I thought we were past this. I thought we had won the right to take responsibility for our own lives so many years ago. And I never thought I would be teaching my own daughters now about “women’s lib.”

Imagine identifying a man in a media report as a “single dad.” Imagine if the woman in Florida were a man, firing a warning shot over the head of his wife. Would he be referred to as “Florida dad gets 20 years?” Imagine if the jury in the Zimmerman case were all male. The news outlets would have mentioned it once, when they were selected.

Women who are tennis superstars are bullied for their looks. Women who are in business are criticized for wanting to “have it all.” Women who want to serve their country in the armed forces are just now being offered combat roles.

Why is it we have to fight this battle all our lives?

I’ll tell you why. Because if we don’t keep fighting, some guy is going to keep trying to protect us. Get up and grab a ladder. Seriously, you’re not going to hurt yourself.

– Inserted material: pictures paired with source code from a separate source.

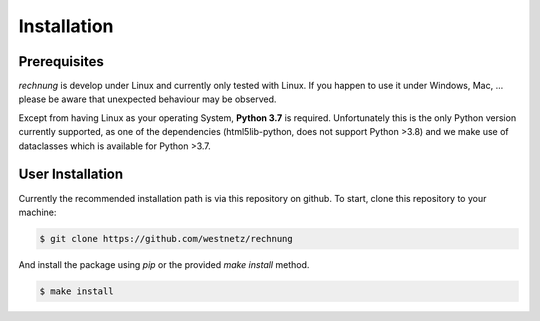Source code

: Installation
============

Prerequisites
-------------

*rechnung* is develop under Linux and currently only tested with Linux. If you happen to use it under Windows, Mac, ... please be aware that unexpected behaviour may be observed. 

Except from having Linux as your operating System, **Python 3.7** is required. Unfortunately this is the only Python version currently supported, as one of the dependencies (html5lib-python, does not support Python >3.8) and we make use of dataclasses which is available for Python >3.7. 

User Installation
-----------------

Currently the recommended installation path is via this repository on github.
To start, clone this repository to your machine:

.. code:: zsh

        $ git clone https://github.com/westnetz/rechnung


And install the package using *pip* or the provided *make install* method.

.. code:: zsh
        
        $ make install
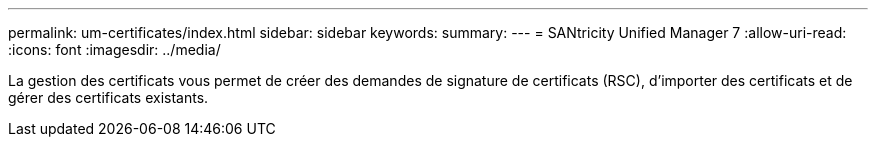 ---
permalink: um-certificates/index.html 
sidebar: sidebar 
keywords:  
summary:  
---
= SANtricity Unified Manager 7
:allow-uri-read: 
:icons: font
:imagesdir: ../media/


[role="lead"]
La gestion des certificats vous permet de créer des demandes de signature de certificats (RSC), d'importer des certificats et de gérer des certificats existants.
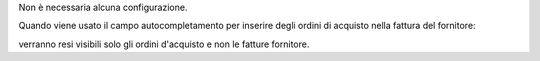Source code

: Non è necessaria alcuna configurazione.

Quando viene usato il campo autocompletamento per inserire degli ordini di acquisto nella fattura del fornitore:

.. image:: ../static/description/autocompletamento.png
    :alt: Autocompletamento

verranno resi visibili solo gli ordini d'acquisto e non le fatture fornitore.
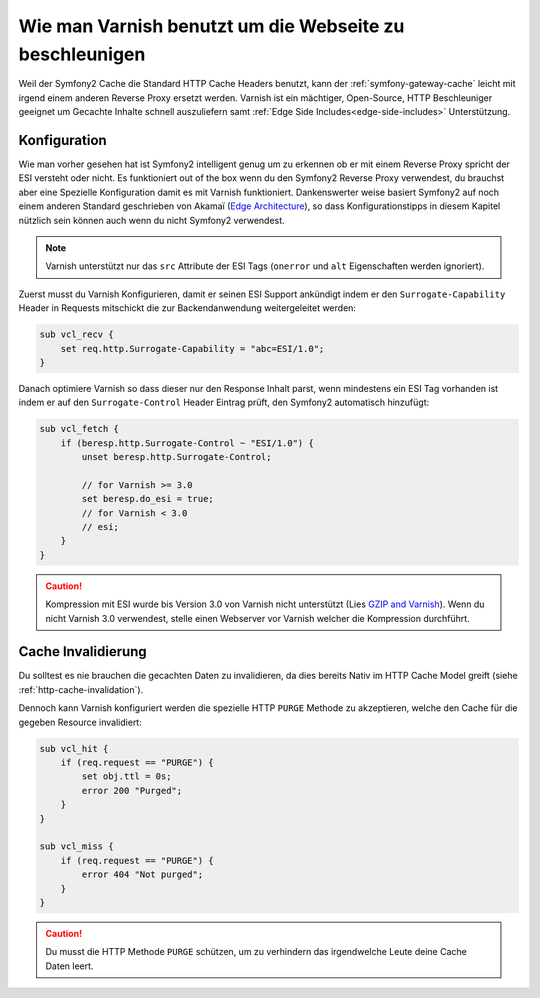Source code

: .. index::
    single: Cache; Varnish

Wie man Varnish benutzt um die Webseite zu beschleunigen
========================================================

Weil der Symfony2 Cache die Standard HTTP Cache Headers benutzt, kann der
:ref:`symfony-gateway-cache` leicht mit irgend einem anderen Reverse
Proxy ersetzt werden. Varnish ist ein mächtiger, Open-Source, HTTP Beschleuniger geeignet um
Gecachte Inhalte schnell auszuliefern samt :ref:`Edge Side
Includes<edge-side-includes>` Unterstützung.

.. index::
    single: Varnish; Konfiguration

Konfiguration
-------------

Wie man vorher gesehen hat ist Symfony2 intelligent genug um zu erkennen ob er mit einem
Reverse Proxy spricht der ESI versteht oder nicht. Es funktioniert out of the box wenn du
den Symfony2 Reverse Proxy verwendest, du brauchst aber eine Spezielle Konfiguration damit es
mit Varnish funktioniert. Dankenswerter weise basiert Symfony2 auf noch einem anderen Standard
geschrieben von Akamaï (`Edge Architecture`_), so dass Konfigurationstipps in diesem Kapitel
nützlich sein können auch wenn du nicht Symfony2 verwendest.

.. note::

    Varnish unterstützt nur das ``src`` Attribute der ESI Tags (``onerror`` und
    ``alt`` Eigenschaften werden ignoriert).

Zuerst musst du Varnish Konfigurieren, damit er seinen ESI Support ankündigt indem er den
``Surrogate-Capability`` Header in Requests mitschickt die zur Backendanwendung
weitergeleitet werden:

.. code-block:: text

    sub vcl_recv {
        set req.http.Surrogate-Capability = "abc=ESI/1.0";
    }

Danach optimiere Varnish so dass dieser nur den Response Inhalt parst, wenn
mindestens ein ESI Tag vorhanden ist indem er auf den ``Surrogate-Control`` Header Eintrag prüft, den
Symfony2 automatisch hinzufügt:

.. code-block:: text

    sub vcl_fetch {
        if (beresp.http.Surrogate-Control ~ "ESI/1.0") {
            unset beresp.http.Surrogate-Control;

            // for Varnish >= 3.0
            set beresp.do_esi = true;
            // for Varnish < 3.0
            // esi;
        }
    }

.. caution::

    Kompression mit ESI wurde bis Version 3.0 von Varnish nicht unterstützt
    (Lies `GZIP and Varnish`_). Wenn du nicht Varnish 3.0 verwendest, stelle einen Webserver
    vor Varnish welcher die Kompression durchführt.

.. index::
    single: Varnish; Invalidierung

Cache Invalidierung
-------------------

Du solltest es nie brauchen die gecachten Daten zu invalidieren, da dies bereits
Nativ im HTTP Cache Model greift (siehe :ref:`http-cache-invalidation`).

Dennoch kann Varnish konfiguriert werden die spezielle HTTP ``PURGE`` Methode zu akzeptieren,
welche den Cache für die gegeben Resource invalidiert:

.. code-block:: text

    sub vcl_hit {
        if (req.request == "PURGE") {
            set obj.ttl = 0s;
            error 200 "Purged";
        }
    }

    sub vcl_miss {
        if (req.request == "PURGE") {
            error 404 "Not purged";
        }
    }

.. caution::

    Du musst die HTTP Methode ``PURGE`` schützen, um zu verhindern das irgendwelche Leute
    deine Cache Daten leert.

.. _`Edge Architecture`: http://www.w3.org/TR/edge-arch
.. _`GZIP and Varnish`: https://www.varnish-cache.org/docs/3.0/phk/gzip.html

Anne Born has been an editor and writer all her life. She writes poems, short stories, and personal essays on family history and her view of living in a big city after growing up in a small one. She likes an audience or she would keep her writing in her personal notebook. This embarrasses her children. She lives in the South Bronx and writes on and about the MTA – the New York City system of buses and subways. You also find her at Open Salon and Red Room, and you can follow her on Twitter at @nilesite.

Image via iStockphoto

  • I could have written this post. NOt exactly of course but my sentiment is the same. What happened to what I believed was happening in the 70’s? Never did I imagine that we’d be fighting for many of the same issues…ones that I thought would continue or naturally progress.

    As you said “Did I blink?’

    It’s disappointing. Disturbing.

    Thanks for your post.

    • Anne Born

      And who would have thought we could lose so much ground so fast? Grab a ladder, my friend.

  • Sheila Luecht

    Excellent piece Ann, you are giving voice to a lot of women through this piece. Many are wondering what changed and what didn’t we do that we should have. The thing is we are all part of the political context of our changing power structure in the U.S. Instead of continuing a legacy of tromping down the patriarchal nature of our society and moving toward equality, we stopping watching when the Republicans were making a power grab. They wanted more and embrace a religious conservative hoard and they are not selling equality for men and women. By opening the floodgates of even minor acceptance, they gave a “credible” voice to their misogynistic rantings, even to the party’s own somewhat fractured demise. So now we have unleashed the very villain we though we have begun to tame. Separation of church and state is paramount. Confine religious traditions and beliefs to their own institutions and prevent the corruption of our government. If we don’ wake up pretty soon, it will be much worse for women and some minorities. Patriachal societies have a great deal of use for slave like women.In fact, no matter what they say about women, we all have to remember this, whatever women do or say, it is processed and instructed by men first, or the women are in danger. Everything is fine as long as the women tow the line. If they don’t and infringe on men and their power they become a kind of victim.

    • Anne Born

      Yeah, but we live longer, so I am ever-hopeful. Thanks for your comments. It’s always good to find a kindred spirit.